What is it?
The series opens immediately after the two lead characters, Alex (Stephen Mangan) and Helen (Sharon Horgan) have had sex in an ill-advised one night stand, whereupon Alex bursts into tears. He is going through a divorce from his wife and the mother of his children, while Helen is still recovering from the sudden death of her fiance shortly before their planned wedding. The two work in the same talent agency, run by the gregarious and utterly perverted Stephen Cauldwell (Anthony Stewart-Head), and the series charts their efforts to recover from their personal disappointments, alternately leaning on each other and falling out.
Free Agents ran for one series of six episodes on Channel 4 in 2008.
Why was it good?
Free Agents was an example of arguably a sub-genre within British TV comedy: the sad sitcom (see also Respectable and, at a push, Pulling and The Job Lot). Neither of the lead characters finds much solace over the course of the series. There’s a strong vein of embarrassment humour in it too, particularly for Horgan’s character, which is somewhat balanced by the pathos of Mangan’s.

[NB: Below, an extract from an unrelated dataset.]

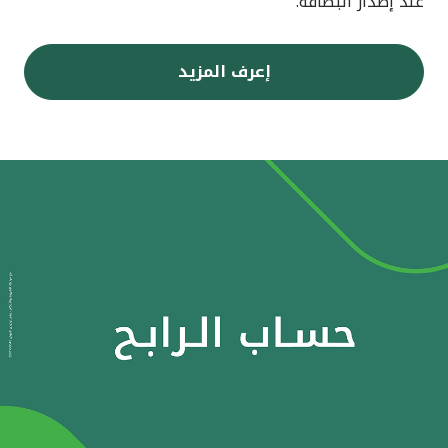
عند إصدار البطاقة.
إعرف المزيد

The comedy is heightened by the strong dramatic premise; there is also some sharp verbal humour arising acutely from the characters’ situations, as Alex and Helen trade acute observational one-liners; it also attracted complaints for bad language from the Mary Whitehouse brigade, so it was doing something right.

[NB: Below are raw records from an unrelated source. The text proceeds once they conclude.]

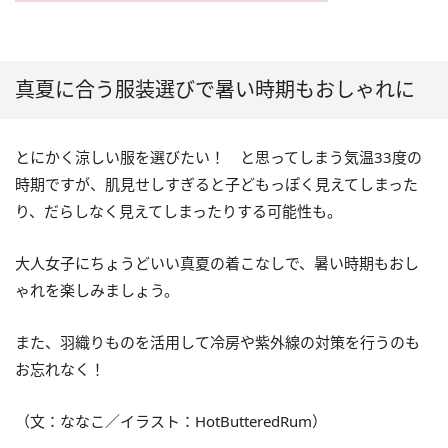
真夏に合う服装選びで暑い時期もおしゃれに
とにかく涼しい服を選びたい！ と思ってしまう気温33度の
時期ですが、肌見せしすぎると子どもっぽく見えてしまった
り、だらしなく見えてしまったりする可能性も。
大人女子にちょうどいい真夏の着こなしで、暑い時期もおし
ゃれを楽しみましょう。
また、羽織りものを活用して冷房や紫外線の対策を行うのも
お忘れなく！
（文：ななこ／イラスト：HotButteredRum）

It hardly needs saying, but the cast was brilliant: Mangan, Horgan and a superbly filthy and devilish performance from Head anchored the show, but credit should also go to Matthew Holness and Sara Pascoe in wonderful supporting roles.
Why is it underrated?
This is another of the shows that wasn’t poorly regarded at the time, but now seems to have become a bit forgotten due to the passing of time. I’m unsure why it didn’t get a second series: the ratings and critical reception were neither great nor awful from what I can tell; perhaps it was just never the plan by writer Chris Niel (himself also a talent agent). Whatever the reasons, the lack of a second series definitely represents an opportunity missed, it seems to me.
Can I watch it?
The show is currently available quite cheaply on DVD but not on 4OD at present, though it has been in the past so who know if it will turn up again?